───── Provided material ─────

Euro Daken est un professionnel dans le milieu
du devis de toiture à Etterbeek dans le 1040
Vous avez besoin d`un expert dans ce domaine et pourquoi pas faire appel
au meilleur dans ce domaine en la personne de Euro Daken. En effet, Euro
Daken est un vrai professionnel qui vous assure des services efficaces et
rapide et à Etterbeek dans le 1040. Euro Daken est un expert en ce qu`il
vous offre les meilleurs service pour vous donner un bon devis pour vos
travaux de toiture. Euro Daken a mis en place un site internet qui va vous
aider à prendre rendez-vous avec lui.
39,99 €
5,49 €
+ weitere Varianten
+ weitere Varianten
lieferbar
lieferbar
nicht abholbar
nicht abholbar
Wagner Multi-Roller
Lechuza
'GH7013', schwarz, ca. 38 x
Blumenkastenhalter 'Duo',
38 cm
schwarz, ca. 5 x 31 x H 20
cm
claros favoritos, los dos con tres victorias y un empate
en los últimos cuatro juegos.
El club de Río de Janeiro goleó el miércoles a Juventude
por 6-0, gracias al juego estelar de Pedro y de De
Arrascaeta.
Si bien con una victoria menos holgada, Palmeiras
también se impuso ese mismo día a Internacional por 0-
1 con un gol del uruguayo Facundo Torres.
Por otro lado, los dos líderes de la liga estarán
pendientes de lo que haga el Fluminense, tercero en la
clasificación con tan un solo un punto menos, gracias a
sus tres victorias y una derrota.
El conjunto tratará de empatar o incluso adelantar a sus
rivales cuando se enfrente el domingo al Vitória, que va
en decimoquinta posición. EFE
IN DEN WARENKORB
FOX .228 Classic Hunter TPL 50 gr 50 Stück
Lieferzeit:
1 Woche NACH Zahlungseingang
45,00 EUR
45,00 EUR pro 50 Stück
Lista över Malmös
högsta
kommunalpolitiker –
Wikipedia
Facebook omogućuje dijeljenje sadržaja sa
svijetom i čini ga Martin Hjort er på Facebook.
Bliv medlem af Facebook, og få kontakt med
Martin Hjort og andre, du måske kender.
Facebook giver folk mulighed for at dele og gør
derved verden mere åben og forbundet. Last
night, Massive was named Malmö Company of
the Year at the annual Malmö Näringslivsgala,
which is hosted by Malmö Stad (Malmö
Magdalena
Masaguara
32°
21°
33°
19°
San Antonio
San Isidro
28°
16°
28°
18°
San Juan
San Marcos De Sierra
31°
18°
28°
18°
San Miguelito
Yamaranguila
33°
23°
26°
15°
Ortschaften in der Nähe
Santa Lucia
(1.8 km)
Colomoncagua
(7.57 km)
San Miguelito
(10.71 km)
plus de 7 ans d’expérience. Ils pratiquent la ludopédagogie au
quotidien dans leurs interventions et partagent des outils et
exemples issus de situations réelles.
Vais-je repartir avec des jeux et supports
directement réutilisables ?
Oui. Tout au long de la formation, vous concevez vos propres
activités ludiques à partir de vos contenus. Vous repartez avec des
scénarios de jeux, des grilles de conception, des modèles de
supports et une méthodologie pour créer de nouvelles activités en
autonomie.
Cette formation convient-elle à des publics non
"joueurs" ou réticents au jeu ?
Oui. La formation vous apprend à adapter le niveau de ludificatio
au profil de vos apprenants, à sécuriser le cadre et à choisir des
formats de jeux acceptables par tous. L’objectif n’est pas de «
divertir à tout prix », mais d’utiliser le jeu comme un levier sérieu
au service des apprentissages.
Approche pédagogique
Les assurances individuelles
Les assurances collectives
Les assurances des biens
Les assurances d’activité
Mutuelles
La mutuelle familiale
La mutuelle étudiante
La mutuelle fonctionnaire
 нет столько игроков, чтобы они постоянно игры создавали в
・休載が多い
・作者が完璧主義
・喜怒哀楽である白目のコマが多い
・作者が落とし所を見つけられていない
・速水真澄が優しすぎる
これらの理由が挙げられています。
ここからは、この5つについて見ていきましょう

─────

Your answer must be every record above, retyped exactly.

■ Response to this task:
Euro Daken est un professionnel dans le milieu
du devis de toiture à Etterbeek dans le 1040
Vous avez besoin d`un expert dans ce domaine et pourquoi pas faire appel
au meilleur dans ce domaine en la personne de Euro Daken. En effet, Euro
Daken est un vrai professionnel qui vous assure des services efficaces et
rapide et à Etterbeek dans le 1040. Euro Daken est un expert en ce qu`il
vous offre les meilleurs service pour vous donner un bon devis pour vos
travaux de toiture. Euro Daken a mis en place un site internet qui va vous
aider à prendre rendez-vous avec lui.
39,99 €
5,49 €
+ weitere Varianten
+ weitere Varianten
lieferbar
lieferbar
nicht abholbar
nicht abholbar
Wagner Multi-Roller
Lechuza
'GH7013', schwarz, ca. 38 x
Blumenkastenhalter 'Duo',
38 cm
schwarz, ca. 5 x 31 x H 20
cm
claros favoritos, los dos con tres victorias y un empate
en los últimos cuatro juegos.
El club de Río de Janeiro goleó el miércoles a Juventude
por 6-0, gracias al juego estelar de Pedro y de De
Arrascaeta.
Si bien con una victoria menos holgada, Palmeiras
también se impuso ese mismo día a Internacional por 0-
1 con un gol del uruguayo Facundo Torres.
Por otro lado, los dos líderes de la liga estarán
pendientes de lo que haga el Fluminense, tercero en la
clasificación con tan un solo un punto menos, gracias a
sus tres victorias y una derrota.
El conjunto tratará de empatar o incluso adelantar a sus
rivales cuando se enfrente el domingo al Vitória, que va
en decimoquinta posición. EFE
IN DEN WARENKORB
FOX .228 Classic Hunter TPL 50 gr 50 Stück
Lieferzeit:
1 Woche NACH Zahlungseingang
45,00 EUR
45,00 EUR pro 50 Stück
Lista över Malmös
högsta
kommunalpolitiker –
Wikipedia
Facebook omogućuje dijeljenje sadržaja sa
svijetom i čini ga Martin Hjort er på Facebook.
Bliv medlem af Facebook, og få kontakt med
Martin Hjort og andre, du måske kender.
Facebook giver folk mulighed for at dele og gør
derved verden mere åben og forbundet. Last
night, Massive was named Malmö Company of
the Year at the annual Malmö Näringslivsgala,
which is hosted by Malmö Stad (Malmö
Magdalena
Masaguara
32°
21°
33°
19°
San Antonio
San Isidro
28°
16°
28°
18°
San Juan
San Marcos De Sierra
31°
18°
28°
18°
San Miguelito
Yamaranguila
33°
23°
26°
15°
Ortschaften in der Nähe
Santa Lucia
(1.8 km)
Colomoncagua
(7.57 km)
San Miguelito
(10.71 km)
plus de 7 ans d’expérience. Ils pratiquent la ludopédagogie au
quotidien dans leurs interventions et partagent des outils et
exemples issus de situations réelles.
Vais-je repartir avec des jeux et supports
directement réutilisables ?
Oui. Tout au long de la formation, vous concevez vos propres
activités ludiques à partir de vos contenus. Vous repartez avec des
scénarios de jeux, des grilles de conception, des modèles de
supports et une méthodologie pour créer de nouvelles activités en
autonomie.
Cette formation convient-elle à des publics non
"joueurs" ou réticents au jeu ?
Oui. La formation vous apprend à adapter le niveau de ludificatio
au profil de vos apprenants, à sécuriser le cadre et à choisir des
formats de jeux acceptables par tous. L’objectif n’est pas de «
divertir à tout prix », mais d’utiliser le jeu comme un levier sérieu
au service des apprentissages.
Approche pédagogique
Les assurances individuelles
Les assurances collectives
Les assurances des biens
Les assurances d’activité
Mutuelles
La mutuelle familiale
La mutuelle étudiante
La mutuelle fonctionnaire
 нет столько игроков, чтобы они постоянно игры создавали в
・休載が多い
・作者が完璧主義
・喜怒哀楽である白目のコマが多い
・作者が落とし所を見つけられていない
・速水真澄が優しすぎる
これらの理由が挙げられています。
ここからは、この5つについて見ていきましょう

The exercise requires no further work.